Et une partie d'échec pour terminer

C'est un morceau de bravoure. Le numéro de fin d'année de Télérama est consacré au jeu dans toutes ses dimensions. Et Nicolas Delesalle y raconte le dernier championnat du monde d'échec de manière particulièrement vive.

Ca se passe à l'hôtel Hyatt Regency de Chennai, en Inde. Face à face, dans l'auditorium de l'hôtel où sont rassemblée les spectateurs,

  • le challenger, Magnus Carlsen, 22 ans, norvégien, visage poupon contrarié par des cernes de vieil insomniaque. Toujours l'air de se relever des décombres fumantes d'une soirée étudiante, mais mémoire phénoménale. On le dit capable de reconnaitre en un coup d'œil n’importe quelle partie de l'histoire du jeu.

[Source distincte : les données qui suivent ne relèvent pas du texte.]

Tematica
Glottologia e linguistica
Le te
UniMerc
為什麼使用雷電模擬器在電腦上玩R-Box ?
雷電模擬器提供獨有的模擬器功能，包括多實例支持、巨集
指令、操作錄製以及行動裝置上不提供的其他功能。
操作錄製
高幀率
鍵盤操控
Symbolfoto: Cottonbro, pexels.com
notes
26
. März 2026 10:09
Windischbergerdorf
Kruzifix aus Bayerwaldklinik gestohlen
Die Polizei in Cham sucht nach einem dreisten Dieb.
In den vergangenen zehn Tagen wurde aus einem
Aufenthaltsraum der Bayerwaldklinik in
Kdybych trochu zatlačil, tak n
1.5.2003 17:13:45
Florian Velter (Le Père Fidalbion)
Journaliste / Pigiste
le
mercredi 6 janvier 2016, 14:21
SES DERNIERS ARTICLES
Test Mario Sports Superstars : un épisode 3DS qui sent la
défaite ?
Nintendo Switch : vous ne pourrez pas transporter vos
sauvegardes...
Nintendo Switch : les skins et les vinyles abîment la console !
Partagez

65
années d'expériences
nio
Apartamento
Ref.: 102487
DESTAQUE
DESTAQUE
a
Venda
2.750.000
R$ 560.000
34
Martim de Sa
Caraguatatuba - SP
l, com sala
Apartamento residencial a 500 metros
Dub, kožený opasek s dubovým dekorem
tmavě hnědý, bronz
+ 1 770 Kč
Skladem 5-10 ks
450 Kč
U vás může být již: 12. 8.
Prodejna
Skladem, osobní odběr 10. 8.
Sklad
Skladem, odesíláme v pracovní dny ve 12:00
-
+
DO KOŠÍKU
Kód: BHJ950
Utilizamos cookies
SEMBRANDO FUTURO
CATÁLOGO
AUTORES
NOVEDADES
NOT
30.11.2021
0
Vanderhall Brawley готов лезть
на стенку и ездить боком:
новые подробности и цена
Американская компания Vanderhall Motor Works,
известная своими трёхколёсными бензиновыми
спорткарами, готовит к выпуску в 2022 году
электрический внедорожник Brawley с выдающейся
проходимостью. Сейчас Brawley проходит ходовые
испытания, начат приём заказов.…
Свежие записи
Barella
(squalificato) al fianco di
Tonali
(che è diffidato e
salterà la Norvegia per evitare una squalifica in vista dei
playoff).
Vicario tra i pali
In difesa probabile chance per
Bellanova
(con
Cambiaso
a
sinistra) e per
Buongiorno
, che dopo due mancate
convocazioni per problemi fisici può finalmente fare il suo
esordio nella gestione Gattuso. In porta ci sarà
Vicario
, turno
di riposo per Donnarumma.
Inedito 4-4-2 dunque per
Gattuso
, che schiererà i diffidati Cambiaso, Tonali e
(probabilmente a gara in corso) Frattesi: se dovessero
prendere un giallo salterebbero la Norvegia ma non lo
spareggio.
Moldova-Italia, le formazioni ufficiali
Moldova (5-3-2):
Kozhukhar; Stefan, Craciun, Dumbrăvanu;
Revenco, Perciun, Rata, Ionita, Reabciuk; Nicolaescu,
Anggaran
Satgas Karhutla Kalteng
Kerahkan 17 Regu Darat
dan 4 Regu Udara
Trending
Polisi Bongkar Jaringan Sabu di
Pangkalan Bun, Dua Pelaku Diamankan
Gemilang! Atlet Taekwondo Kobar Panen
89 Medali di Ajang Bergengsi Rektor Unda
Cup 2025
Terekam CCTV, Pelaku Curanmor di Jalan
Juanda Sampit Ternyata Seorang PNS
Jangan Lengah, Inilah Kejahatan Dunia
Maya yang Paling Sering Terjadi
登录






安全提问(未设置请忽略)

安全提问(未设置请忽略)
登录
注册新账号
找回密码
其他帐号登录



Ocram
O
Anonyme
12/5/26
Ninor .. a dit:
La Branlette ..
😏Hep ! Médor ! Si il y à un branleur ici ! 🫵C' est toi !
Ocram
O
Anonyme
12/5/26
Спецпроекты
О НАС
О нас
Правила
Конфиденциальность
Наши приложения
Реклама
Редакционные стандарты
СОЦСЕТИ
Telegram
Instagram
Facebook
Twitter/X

  • et le tenant du titre, Vishy Anand, 43 ans, indien, l'air d'un poisson triste au milieu de l'aquarium. Une star en Inde, mais rien d'une diva. En 1972, au milieu d'un match, Bobby Fisher avait exigé des cases plus grandes de cinq millimètres sur l'échiquier, une Mercedes neuve et l'usage exclusif de la piscine de l'hôtel. Anand, lui, demande juste une tasse de thé

Mais la partie commence. Et le champion attaque avec le pion du roi ! L'assistance applaudit à tout rompre. Ce n'est pas un but d'Ibrahimovic au Parc des princes, mais tout de même, ouvrir sur le roi, c'est chercher l'aventure tactique, et souvent les emmerdements. Il y aura du sang et des larmes.

La partie se poursuit, les noirs de Carlsen ont la paire de fous, sacré avantage. Mais qui domine vraiment ? Personne ne le sait. Toute l'assistance réfléchit avec les grands maitres dans une prière collective et mathématiques. On se met les doigts dans le nez.

Le temps s'étire comme un Carambar dans la poche d’un écolier. Cela fait plus de trois heures qu’on joue. Magnus tire une tronche de six pieds de long, signe chez lui qu’il a de bonnes chances de gagner. Anand est au bord du ravin...

La partie s’achèvera sur un nul. Retour au point mort.